> WORK ITEM
Throughout the listing below, show every line in which "scroll" occurs.

--- TASK INPUTS Enclosed Below ---

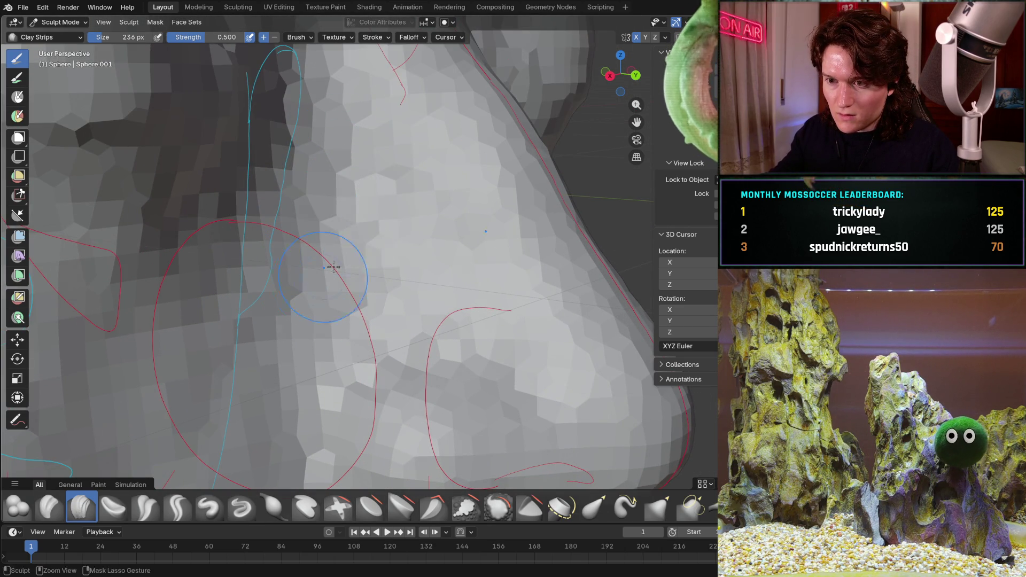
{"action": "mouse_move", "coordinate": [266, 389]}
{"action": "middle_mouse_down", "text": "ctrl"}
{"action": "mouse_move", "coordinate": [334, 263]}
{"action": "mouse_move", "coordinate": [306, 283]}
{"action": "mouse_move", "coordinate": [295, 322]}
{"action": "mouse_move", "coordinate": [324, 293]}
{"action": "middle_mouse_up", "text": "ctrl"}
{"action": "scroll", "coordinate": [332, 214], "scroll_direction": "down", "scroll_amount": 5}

--- End of Enclosed TASK INPUTS ---
--- TASK INPUTS Enclosed Below ---

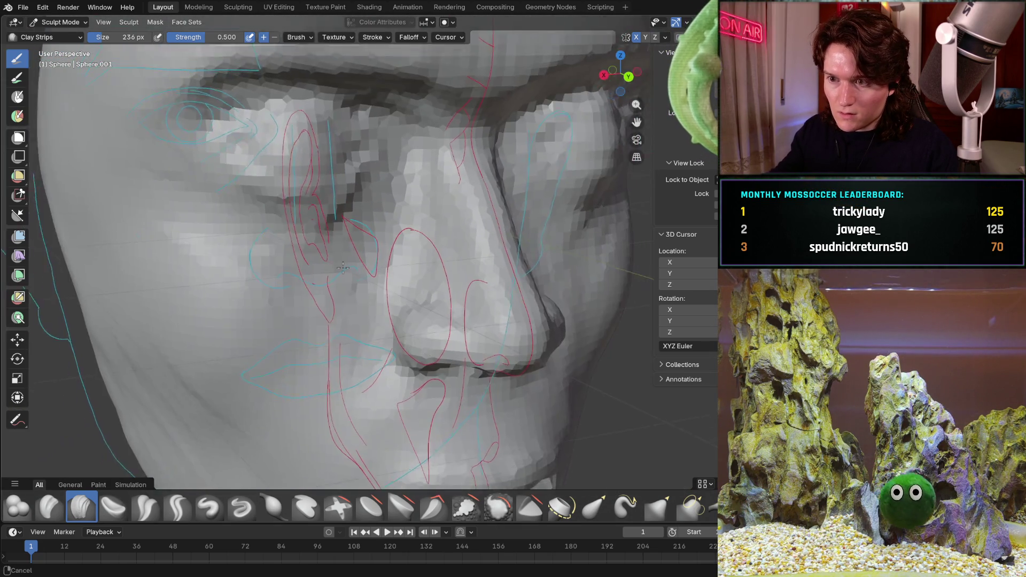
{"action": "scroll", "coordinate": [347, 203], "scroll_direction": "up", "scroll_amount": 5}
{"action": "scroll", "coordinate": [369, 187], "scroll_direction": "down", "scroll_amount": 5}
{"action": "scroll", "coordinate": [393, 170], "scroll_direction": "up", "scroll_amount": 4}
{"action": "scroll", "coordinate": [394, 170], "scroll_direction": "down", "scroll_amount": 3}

--- End of Enclosed TASK INPUTS ---

> EXERCISE RESULT
{"action": "scroll", "coordinate": [332, 214], "scroll_direction": "down", "scroll_amount": 5}
{"action": "scroll", "coordinate": [347, 203], "scroll_direction": "up", "scroll_amount": 5}
{"action": "scroll", "coordinate": [369, 187], "scroll_direction": "down", "scroll_amount": 5}
{"action": "scroll", "coordinate": [393, 170], "scroll_direction": "up", "scroll_amount": 4}
{"action": "scroll", "coordinate": [394, 170], "scroll_direction": "down", "scroll_amount": 3}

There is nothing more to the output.